**EXERCISE**: Please copy the items word for word, from their first line through the line that contains "genus: Geum".

Extracted records
_ _ _ _ _ _ _

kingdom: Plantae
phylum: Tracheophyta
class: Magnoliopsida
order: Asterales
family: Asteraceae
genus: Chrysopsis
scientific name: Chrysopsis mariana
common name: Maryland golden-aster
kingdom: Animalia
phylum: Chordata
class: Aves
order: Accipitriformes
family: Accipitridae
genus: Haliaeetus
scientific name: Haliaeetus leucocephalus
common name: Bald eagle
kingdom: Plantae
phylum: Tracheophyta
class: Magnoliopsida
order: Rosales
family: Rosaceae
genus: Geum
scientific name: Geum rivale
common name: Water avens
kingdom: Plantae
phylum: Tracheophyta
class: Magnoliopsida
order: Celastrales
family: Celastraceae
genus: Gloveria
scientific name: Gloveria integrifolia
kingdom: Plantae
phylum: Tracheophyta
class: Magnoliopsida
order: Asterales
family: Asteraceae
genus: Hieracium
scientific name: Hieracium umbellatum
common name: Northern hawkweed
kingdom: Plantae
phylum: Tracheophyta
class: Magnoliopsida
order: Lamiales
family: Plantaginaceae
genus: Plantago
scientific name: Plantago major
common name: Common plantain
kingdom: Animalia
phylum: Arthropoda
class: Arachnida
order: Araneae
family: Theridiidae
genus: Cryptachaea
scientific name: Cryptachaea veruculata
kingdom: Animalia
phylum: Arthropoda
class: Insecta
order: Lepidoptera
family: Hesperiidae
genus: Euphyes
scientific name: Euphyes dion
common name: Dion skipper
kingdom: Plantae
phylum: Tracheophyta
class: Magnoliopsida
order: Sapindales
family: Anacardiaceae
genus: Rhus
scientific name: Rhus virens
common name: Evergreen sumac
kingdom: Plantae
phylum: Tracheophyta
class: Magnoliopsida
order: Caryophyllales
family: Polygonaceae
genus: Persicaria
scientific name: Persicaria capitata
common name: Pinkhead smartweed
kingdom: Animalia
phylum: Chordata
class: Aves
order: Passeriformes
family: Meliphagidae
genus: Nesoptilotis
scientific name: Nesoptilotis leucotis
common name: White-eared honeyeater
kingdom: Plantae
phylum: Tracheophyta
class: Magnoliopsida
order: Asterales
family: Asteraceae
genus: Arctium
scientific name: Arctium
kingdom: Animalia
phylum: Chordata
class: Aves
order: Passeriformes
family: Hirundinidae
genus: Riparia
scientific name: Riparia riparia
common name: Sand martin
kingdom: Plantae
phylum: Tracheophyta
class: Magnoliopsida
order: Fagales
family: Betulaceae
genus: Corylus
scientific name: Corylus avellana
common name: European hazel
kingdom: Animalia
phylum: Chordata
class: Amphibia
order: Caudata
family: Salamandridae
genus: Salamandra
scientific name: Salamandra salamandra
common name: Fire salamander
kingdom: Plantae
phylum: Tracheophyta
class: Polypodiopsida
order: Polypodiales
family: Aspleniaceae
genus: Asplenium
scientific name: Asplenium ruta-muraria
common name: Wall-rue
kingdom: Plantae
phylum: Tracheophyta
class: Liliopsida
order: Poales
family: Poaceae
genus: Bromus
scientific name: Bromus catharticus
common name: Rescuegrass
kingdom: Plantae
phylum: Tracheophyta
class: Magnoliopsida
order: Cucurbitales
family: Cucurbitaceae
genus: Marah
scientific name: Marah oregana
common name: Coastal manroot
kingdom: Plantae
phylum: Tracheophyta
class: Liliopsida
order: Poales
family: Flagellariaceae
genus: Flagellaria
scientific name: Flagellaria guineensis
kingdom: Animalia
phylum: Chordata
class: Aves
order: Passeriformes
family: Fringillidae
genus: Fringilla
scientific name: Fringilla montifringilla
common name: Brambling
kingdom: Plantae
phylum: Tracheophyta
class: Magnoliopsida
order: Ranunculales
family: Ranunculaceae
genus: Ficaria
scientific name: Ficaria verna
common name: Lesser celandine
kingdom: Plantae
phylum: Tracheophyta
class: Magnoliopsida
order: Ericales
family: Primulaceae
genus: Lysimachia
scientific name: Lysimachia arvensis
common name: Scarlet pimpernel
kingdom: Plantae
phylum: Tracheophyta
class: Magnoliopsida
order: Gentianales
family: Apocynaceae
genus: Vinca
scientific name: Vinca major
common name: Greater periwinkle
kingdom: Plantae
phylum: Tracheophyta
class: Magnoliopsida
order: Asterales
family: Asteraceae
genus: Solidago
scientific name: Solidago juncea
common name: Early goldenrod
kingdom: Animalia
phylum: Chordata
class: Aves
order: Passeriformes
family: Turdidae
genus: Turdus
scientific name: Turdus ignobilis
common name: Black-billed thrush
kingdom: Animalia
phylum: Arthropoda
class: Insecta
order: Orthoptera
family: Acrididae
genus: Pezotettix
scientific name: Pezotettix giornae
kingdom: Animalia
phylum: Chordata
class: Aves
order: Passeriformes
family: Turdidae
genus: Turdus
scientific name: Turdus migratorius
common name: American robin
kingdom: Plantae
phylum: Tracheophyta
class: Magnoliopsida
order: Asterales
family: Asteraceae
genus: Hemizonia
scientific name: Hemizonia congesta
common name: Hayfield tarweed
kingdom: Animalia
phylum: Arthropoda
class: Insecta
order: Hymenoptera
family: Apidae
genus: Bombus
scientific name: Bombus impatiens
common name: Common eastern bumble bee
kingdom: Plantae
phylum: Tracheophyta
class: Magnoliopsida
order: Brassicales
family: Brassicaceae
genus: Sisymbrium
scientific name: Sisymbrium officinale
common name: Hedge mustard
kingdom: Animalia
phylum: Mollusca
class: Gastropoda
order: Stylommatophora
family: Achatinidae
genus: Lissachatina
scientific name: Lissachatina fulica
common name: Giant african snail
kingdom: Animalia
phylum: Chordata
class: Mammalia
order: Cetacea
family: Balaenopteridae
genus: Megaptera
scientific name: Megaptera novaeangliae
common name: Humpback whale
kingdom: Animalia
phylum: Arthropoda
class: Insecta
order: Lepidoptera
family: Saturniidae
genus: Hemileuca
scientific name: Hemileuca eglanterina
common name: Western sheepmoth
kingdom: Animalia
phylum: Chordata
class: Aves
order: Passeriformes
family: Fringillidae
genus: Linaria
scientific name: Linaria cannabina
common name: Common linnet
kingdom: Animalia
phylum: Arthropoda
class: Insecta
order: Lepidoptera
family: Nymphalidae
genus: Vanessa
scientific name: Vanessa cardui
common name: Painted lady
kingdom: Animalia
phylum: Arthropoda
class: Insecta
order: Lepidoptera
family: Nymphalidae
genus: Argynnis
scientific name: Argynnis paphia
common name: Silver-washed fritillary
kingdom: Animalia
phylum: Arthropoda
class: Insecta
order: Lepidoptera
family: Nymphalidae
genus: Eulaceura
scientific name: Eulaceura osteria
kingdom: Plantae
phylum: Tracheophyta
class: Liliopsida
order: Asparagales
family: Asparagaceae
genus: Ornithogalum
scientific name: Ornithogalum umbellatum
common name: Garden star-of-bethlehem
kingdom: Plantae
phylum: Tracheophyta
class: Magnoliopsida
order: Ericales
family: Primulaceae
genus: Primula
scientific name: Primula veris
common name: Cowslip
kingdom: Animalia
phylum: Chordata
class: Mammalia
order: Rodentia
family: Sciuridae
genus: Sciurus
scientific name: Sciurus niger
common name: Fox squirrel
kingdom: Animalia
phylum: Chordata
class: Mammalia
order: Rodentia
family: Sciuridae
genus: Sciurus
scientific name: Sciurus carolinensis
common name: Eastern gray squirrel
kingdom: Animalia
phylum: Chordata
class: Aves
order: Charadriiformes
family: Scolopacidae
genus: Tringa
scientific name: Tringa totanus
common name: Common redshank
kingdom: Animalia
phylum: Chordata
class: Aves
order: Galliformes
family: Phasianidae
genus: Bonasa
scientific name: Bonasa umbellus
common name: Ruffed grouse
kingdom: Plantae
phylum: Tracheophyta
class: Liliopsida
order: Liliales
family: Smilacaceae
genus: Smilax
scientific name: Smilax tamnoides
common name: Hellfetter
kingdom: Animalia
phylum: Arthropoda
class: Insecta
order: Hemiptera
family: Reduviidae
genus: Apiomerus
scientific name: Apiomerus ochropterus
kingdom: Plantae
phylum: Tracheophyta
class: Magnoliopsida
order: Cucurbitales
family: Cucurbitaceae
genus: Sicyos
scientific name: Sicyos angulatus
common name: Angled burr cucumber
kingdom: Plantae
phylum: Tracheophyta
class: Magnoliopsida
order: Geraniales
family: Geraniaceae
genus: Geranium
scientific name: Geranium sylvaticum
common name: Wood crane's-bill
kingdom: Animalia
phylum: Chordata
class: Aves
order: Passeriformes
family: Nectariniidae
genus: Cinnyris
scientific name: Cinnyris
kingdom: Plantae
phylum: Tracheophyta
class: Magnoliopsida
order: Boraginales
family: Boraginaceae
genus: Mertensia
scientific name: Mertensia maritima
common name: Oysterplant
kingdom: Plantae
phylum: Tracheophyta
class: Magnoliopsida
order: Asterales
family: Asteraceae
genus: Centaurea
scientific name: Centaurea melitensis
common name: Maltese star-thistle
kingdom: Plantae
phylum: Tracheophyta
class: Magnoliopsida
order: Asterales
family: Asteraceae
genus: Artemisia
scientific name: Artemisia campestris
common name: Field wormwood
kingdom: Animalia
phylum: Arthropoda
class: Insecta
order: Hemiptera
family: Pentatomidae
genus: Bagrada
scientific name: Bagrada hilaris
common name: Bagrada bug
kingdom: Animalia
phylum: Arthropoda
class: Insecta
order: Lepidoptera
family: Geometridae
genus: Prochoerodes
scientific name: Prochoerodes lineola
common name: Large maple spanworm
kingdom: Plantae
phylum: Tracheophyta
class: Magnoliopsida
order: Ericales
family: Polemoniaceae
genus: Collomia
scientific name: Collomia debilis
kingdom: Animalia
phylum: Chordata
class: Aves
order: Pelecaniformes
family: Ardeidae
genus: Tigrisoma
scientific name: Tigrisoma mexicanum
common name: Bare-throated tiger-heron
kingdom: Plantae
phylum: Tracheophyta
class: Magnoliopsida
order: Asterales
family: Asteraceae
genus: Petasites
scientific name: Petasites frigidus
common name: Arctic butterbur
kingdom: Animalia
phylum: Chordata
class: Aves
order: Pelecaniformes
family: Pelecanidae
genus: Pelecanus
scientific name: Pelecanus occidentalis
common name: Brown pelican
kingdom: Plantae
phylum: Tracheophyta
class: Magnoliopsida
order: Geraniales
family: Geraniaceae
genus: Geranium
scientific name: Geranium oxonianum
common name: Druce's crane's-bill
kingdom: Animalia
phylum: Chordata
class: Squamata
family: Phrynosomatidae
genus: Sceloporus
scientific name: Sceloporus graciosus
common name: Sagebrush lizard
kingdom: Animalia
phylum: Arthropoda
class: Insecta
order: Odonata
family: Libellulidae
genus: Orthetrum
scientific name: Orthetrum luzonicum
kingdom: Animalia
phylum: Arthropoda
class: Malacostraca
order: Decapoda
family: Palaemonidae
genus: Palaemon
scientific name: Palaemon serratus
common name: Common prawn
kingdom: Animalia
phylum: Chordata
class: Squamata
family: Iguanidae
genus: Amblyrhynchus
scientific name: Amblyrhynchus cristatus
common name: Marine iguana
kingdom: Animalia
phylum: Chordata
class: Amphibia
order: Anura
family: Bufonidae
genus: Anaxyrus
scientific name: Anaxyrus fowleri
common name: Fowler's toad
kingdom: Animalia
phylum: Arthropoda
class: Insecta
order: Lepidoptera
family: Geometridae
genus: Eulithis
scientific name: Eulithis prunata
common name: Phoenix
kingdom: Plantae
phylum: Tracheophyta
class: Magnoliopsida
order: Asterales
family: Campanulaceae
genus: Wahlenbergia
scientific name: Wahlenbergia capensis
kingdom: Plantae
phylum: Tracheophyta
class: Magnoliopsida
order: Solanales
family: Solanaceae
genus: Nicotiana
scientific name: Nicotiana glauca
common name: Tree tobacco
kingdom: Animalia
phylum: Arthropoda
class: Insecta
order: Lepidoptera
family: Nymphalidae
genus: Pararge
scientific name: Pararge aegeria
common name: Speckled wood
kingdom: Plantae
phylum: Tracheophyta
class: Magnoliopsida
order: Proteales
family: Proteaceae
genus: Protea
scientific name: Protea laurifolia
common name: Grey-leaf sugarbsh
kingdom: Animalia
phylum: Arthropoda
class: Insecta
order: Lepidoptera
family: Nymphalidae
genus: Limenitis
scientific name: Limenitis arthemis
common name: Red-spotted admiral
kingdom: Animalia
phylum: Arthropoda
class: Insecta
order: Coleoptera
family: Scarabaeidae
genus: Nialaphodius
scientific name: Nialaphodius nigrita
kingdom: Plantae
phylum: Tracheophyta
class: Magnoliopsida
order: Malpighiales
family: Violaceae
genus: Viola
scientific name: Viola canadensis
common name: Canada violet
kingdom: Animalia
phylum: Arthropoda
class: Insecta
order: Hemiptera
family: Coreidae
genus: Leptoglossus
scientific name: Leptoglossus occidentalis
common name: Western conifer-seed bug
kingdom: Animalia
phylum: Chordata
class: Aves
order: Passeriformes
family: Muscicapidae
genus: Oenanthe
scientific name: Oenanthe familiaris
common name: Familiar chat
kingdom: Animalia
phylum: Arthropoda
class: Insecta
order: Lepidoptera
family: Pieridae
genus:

_ _ _ _ _ _ _

**RESULT OF THE EXERCISE**:
kingdom: Plantae
phylum: Tracheophyta
class: Magnoliopsida
order: Asterales
family: Asteraceae
genus: Chrysopsis
scientific name: Chrysopsis mariana
common name: Maryland golden-aster
kingdom: Animalia
phylum: Chordata
class: Aves
order: Accipitriformes
family: Accipitridae
genus: Haliaeetus
scientific name: Haliaeetus leucocephalus
common name: Bald eagle
kingdom: Plantae
phylum: Tracheophyta
class: Magnoliopsida
order: Rosales
family: Rosaceae
genus: Geum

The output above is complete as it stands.